Steering Configuration

  1. Routing logits are mapped to log-softmax scores \(\mathbf{s} = \log \text{softmax}(\mathbf{z})\) for scale normalization.
  2. Activation rule: \(s_e \leftarrow s_{\max} + \varepsilon\) for \(e \in \mathcal{A}^+\)
  3. Deactivation rule: \(s_e \leftarrow s_{\min} - \varepsilon\) for \(e \in \mathcal{A}^-\)
  4. Re-apply softmax normalization → top-\(k\) selection → weighted aggregation.

Key design: \(\varepsilon\) is kept small to ensure that steered experts receive the highest or lowest priority without overwhelming other experts, thereby preserving the mixture-of-experts structure.

Contrastive Pair Construction

  • Faithfulness: \(x^{(1)}\) = "Document: {Context} Question: {Q}" (with document); \(x^{(2)}\) = "Question: {Q}" (without document).
  • Safety: \(x^{(1)}\) = safe refusal response; \(x^{(2)}\) = unsafe compliant response (using the BeaverTails dataset).

Key Experimental Results

Safety Steering (AdvBench, evaluated with Llama-Guard-3-8B)

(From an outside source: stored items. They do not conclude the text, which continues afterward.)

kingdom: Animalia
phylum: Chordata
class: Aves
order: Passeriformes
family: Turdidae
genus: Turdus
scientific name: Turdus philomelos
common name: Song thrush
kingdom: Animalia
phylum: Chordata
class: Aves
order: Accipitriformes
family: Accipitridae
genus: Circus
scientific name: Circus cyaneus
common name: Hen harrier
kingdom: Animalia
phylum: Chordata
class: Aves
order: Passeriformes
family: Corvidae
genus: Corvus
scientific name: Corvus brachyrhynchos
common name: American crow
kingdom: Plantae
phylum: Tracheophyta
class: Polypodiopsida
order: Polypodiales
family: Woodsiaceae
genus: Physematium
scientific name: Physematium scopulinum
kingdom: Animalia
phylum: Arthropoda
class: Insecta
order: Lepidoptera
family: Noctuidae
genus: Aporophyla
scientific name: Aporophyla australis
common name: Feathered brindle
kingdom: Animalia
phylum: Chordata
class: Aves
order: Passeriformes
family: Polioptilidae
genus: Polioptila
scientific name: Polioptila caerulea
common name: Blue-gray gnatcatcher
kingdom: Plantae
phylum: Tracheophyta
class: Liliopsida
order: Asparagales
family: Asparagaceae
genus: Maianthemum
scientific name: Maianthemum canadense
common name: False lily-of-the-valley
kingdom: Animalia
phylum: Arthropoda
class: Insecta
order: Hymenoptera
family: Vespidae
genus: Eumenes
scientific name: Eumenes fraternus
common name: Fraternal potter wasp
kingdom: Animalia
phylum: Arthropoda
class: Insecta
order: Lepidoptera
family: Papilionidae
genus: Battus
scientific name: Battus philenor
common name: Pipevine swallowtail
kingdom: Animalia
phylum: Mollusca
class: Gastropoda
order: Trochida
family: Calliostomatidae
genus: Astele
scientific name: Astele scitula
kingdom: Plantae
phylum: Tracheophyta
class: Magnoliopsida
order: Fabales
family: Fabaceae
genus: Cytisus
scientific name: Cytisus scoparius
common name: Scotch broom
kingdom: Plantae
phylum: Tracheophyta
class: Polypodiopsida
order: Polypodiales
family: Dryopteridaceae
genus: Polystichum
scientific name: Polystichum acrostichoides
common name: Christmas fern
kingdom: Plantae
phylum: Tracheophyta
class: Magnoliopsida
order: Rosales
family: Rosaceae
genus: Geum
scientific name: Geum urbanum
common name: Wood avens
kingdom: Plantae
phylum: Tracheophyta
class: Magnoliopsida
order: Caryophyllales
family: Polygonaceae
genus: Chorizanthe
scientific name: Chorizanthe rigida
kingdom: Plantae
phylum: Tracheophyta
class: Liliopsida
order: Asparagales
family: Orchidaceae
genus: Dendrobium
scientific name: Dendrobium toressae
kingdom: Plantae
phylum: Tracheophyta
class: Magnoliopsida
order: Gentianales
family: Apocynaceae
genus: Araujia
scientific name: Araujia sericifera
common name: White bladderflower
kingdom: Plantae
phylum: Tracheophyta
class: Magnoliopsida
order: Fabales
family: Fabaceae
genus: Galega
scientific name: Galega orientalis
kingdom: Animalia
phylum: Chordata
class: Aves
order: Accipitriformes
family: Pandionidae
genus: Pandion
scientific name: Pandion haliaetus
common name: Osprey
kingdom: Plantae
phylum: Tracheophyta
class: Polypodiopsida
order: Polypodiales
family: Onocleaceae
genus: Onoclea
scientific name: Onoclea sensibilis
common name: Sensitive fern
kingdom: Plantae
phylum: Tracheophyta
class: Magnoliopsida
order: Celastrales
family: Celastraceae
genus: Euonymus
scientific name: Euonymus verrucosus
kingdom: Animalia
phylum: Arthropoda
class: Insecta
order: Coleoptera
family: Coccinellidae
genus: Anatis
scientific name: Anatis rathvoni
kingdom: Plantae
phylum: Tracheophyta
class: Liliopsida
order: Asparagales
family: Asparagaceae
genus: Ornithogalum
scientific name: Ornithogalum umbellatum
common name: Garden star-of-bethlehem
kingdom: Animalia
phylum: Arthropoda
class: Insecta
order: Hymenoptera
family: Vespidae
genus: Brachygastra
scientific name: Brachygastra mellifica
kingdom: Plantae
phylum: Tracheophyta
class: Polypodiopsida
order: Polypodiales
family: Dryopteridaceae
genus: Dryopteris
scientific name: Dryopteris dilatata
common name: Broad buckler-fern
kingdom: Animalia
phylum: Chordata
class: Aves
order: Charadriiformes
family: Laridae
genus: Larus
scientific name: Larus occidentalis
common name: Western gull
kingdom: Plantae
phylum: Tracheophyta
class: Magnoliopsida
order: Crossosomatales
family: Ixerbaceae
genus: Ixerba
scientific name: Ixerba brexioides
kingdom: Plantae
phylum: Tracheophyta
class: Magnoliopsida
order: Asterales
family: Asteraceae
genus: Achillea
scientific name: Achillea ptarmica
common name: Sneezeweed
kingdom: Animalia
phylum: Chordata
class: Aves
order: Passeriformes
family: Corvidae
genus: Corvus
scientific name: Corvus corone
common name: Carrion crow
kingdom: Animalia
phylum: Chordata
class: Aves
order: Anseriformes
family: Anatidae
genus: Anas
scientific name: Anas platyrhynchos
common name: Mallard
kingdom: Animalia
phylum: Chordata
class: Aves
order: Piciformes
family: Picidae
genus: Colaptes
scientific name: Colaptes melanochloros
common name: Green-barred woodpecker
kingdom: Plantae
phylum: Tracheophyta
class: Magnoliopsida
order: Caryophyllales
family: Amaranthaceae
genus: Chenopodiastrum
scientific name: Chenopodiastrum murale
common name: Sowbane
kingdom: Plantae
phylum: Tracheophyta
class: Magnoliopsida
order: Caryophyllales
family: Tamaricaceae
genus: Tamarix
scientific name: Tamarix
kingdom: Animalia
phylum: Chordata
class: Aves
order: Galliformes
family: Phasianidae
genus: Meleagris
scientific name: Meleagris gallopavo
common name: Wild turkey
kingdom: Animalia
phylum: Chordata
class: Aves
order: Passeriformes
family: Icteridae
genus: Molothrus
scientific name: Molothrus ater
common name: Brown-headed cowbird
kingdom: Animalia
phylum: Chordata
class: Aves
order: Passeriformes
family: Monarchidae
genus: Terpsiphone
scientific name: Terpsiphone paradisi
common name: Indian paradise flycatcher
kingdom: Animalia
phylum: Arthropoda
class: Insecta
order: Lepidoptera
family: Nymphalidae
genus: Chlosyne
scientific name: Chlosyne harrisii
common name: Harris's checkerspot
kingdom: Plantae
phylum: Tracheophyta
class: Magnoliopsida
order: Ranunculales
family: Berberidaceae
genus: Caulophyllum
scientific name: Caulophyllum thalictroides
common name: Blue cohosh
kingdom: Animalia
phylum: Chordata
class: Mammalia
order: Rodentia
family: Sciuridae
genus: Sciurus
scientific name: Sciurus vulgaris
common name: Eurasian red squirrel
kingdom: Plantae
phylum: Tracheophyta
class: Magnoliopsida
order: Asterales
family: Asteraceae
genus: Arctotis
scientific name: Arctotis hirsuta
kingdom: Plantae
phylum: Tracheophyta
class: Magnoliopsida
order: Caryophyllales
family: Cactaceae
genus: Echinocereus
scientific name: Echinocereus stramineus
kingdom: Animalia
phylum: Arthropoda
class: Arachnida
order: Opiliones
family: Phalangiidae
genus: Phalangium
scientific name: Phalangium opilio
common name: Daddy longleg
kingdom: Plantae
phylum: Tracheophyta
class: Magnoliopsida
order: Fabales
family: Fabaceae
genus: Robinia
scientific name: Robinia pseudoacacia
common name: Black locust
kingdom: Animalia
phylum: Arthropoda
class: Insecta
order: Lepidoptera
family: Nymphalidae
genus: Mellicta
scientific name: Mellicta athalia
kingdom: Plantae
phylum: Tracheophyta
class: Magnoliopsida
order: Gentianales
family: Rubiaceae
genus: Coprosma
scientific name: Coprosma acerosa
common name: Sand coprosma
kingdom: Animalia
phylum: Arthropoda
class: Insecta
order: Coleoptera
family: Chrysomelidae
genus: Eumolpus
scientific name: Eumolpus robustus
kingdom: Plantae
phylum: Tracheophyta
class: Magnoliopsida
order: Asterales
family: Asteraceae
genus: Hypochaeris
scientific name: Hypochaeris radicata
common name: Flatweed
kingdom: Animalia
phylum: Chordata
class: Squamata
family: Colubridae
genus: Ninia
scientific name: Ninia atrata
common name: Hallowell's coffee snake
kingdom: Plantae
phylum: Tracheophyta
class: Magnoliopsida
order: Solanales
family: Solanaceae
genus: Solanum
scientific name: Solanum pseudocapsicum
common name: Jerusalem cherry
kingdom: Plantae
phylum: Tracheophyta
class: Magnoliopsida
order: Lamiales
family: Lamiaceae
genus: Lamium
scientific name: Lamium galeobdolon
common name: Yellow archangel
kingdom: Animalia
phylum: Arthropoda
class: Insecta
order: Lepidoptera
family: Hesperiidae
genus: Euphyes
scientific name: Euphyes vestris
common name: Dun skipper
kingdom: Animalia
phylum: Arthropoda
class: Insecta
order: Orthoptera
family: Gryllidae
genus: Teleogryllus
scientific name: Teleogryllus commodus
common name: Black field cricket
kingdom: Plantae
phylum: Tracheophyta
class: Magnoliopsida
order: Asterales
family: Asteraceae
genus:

Model Direct Instruction SteerMoE Unsafe SteerMoE + AIM
GPT-OSS-120B 100% safe 90% safe 0% safe
Qwen3-30B 98% safe 60% safe 2% safe
Phi-3.5-MoE 100% safe 94% safe 0% safe

Faithfulness Steering

Steering Direction FaithEval-CF FaithEval-Unans CF-TriviaQA Avg. Improvement
Toward faithful +10%~+27% Significant gain Significant gain Up to +27%
Control set MCTest No degradation No impact on general QA

Key Safety Findings

Attack Combination GPT-OSS-120B Qwen3 Phi-3.5 OLMoE
AIM alone 100% 2% 96% 100%
FFA alone 100% 48% 100% 92%
SteerMoE + AIM 0% 2% 0% 36%

Key Findings

  1. Safety- and faithfulness-correlated experts concentrate in the middle layers of the model.
  2. Safety experts activate predominantly on safe tokens and unsafe experts on unsafe tokens, yielding a natural token-level attribution signal.
  3. SteerMoE is orthogonal to existing jailbreak methods; their combination can completely bypass all safety guardrails.
  4. The findings expose "alignment illusion" in MoE models: safety alignment concentrates along a small number of expert pathways and collapses with minor routing perturbations.

Highlights & Insights

  • Dual-edged analysis: The same method can both enhance safety/faithfulness (+20%/+27%) and completely destroy safety (−100%).
  • Lightweight and efficient: No modification to model weights, no additional training required; leverages existing routing computation.
  • Exposes fundamental vulnerability: Safety guardrails of GPT-OSS-120B collapse from 100% → 0% under SteerMoE + AIM.
  • New dimension of "alignment illusion": Safety alignment must cover all routing paths, not merely a few expert pathways.
  • Interpretability byproduct: Expert activation patterns serve as token-level attribution and hallucination detection signals.

Limitations & Future Work

  • Applicable only to MoE architectures; not directly transferable to dense models.
  • Constructing contrastive paired inputs requires behavioral contrast, which is difficult for subtle behaviors.
  • The optimal number of steered experts depends on model architecture hyperparameters and requires per-model tuning.
  • The ethical risks associated with safety attacks warrant attention.
  • MoE analysis: Mixtral lexical specialization, OLMoE routing saturation, domain specialization, etc.
  • LLM steering: LM-Steers, representation engineering, RICE, etc.
  • Safety attacks: GCG, ArtPrompt, AIM jailbreak methods.

Rating

  • Novelty: ⭐⭐⭐⭐⭐ — Reframes MoE routing as a controllable behavioral interface.
  • Technical Depth: ⭐⭐⭐⭐ — Method is concise yet analysis is comprehensive.
  • Experimental Thoroughness: ⭐⭐⭐⭐⭐ — 11 benchmarks × 6 models, across safety and faithfulness dimensions.
  • Practicality: ⭐⭐⭐⭐ — Zero-cost inference-time steering, though the safety attack surface warrants concern.